Thursday, May 3, 2012

We need everybody in on this

Another interesting talk at the Madison Freethought Festival 2012 was by Sean Faircloth. He is currently working with The Richard DawkinsFoundation for Reason and Science. Not surprisingly, he talked about science and said we should know our scientific heroes. He showed a slide of Francis Bacon, sometimes credited with sparking the rise of science in Europe. I talked to him about also including a Muslim scientist, for reasons I will explain in my follow-up email to him, included below.

In one of the museums I visited in my recent trip to Ireland, there was a timeline of our advances in science, going back to our use of fire or some such primitive beginning. What was unusual about this timeline is that it included Ibn Al-Rushd. Most timelines include Aristotle and other Greeks then leave a big gap. They might say something about their works being lost in the East for a while. The next thing that happens is Western Europe conquers Moorish Spain and the Greek works are suddenly found! Although unconfirmed, those works may have been lost for up to a century, and certainly the direct line of their teachings and even language was lost, but they were not just put in cold storage in Baghdad.

My letter to Sean:

I’m following up on our brief conversation about the heroes of early science that we had after your talk at the Madison WI Freethought Festival. You mentioned Francis Bacon and I suggested you also include a Muslim. This is not just a token nod to Islam but an important part of the history of how Europeans dealt with the scientific revolution in its early stages. Our ignorance of this history is directly related to the misunderstandings we are experiencing in the science vs. religion debate today.

If I had to pick one Islamic scientist to represent the rest, it would be Ibn Al-Haytham who wrote the Book of Optics in 1039 CE. This book is considered by many to be the first work to involve modern scientific methods like peer review, laboratory experimentation and documentation. Also important is the climate in which it came about. Al-Haytham is quoted as saying, "Truth is sought for its own sake. And those who are engaged upon the quest for anything for its own sake are not interested in other things. Finding the truth is difficult, and the road to it is rough” in his critique of Ptolemy, demonstrating the new idea of doubting the ancient texts handed down to them from the Greeks.

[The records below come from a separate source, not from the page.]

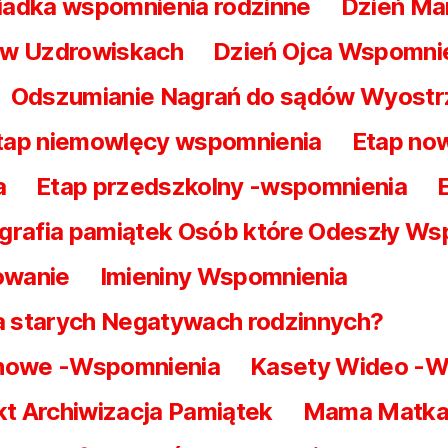
iadka wspomnienia rodzinne
Dzień Ma
t w Uzdrowiskach
Dzień Ojca Wspomni
Odszumianie Nagrań do sądów Wyostr
tap niemowlęcy wspomnienia
Etap no
a
Etap przedszkolny -wspomnienia
grafia pamiątek Osób które Odeszły Ws
owanie
Imieniny Wspomnienia
na starych Negatywach rodzinnych?
nowe -Wspomnienia
Kasety Wideo -W
t Archiwizacja Pamiątek
Mama Matka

The culture that encouraged this line of thinking included “The House of Wisdom” started by the Caliph al-Hakim. Reading was encouraged by anyone from any race or stature and books were collected from all over the known world. There were religious reasons and motivations for this, but there were few religious restrictions on what could be explored. Much of the knowledge that was accumulated was passed on to the European scientists that we all know. Here is a quick list of some of that

This came to an end in the mid 13th century when the Mongols invaded from the East, destroying much of the works in Baghdad, and the Europeans took back Spain. Muslim Spain (Al-Andalus) was already declining from within so exactly who destroyed information and how much of it was transferred to Europeans is not entirely clear to me. There is evidence that a very different attitude was taking hold and there was some fear of all this knowledge flooding in as indicated by the prohibition of philosophical and theological theses in the Condemnation of 1277 by the Bishop of Paris.

Although the ideas of copyrighting and citing sources were not yet known, it is not hard to imagine that hiding a connection of knowledge to an empire that had just been conquered was deliberate. Especially by an empire that had control of the education system and was under threat by internal and external forces. It was also just bad luck that Arabic was difficult to use in a printing press. Even if it was not deliberate, the result has been that it is the Renaissance in the West that has been credited with the rise of science when in truth it was a combined effort of the cultures of the three major monotheisms with significant input from the Far East.

Support from government, open minded attitudes, encouragement of learning for everyone and a spirit of cooperation started the scientific revolution. War, power struggles, hoarding of information and claims of cultural superiority have worked against it. These forces continue to be at odds today. Hopefully we can learn from the past.

Thanks for your time and work.

P.S. I’m still searching for good scholarly documentation of the above. There are plenty of web links but the books I have found tend to have religious agendas. There is no thesis here that God or Allah encouraged science, only that cultures who worshipped those gods can also be cultures that encourage science. This BBC documentary, by physicist Jim Al-Khalili does the best job of connecting the dots that I have found.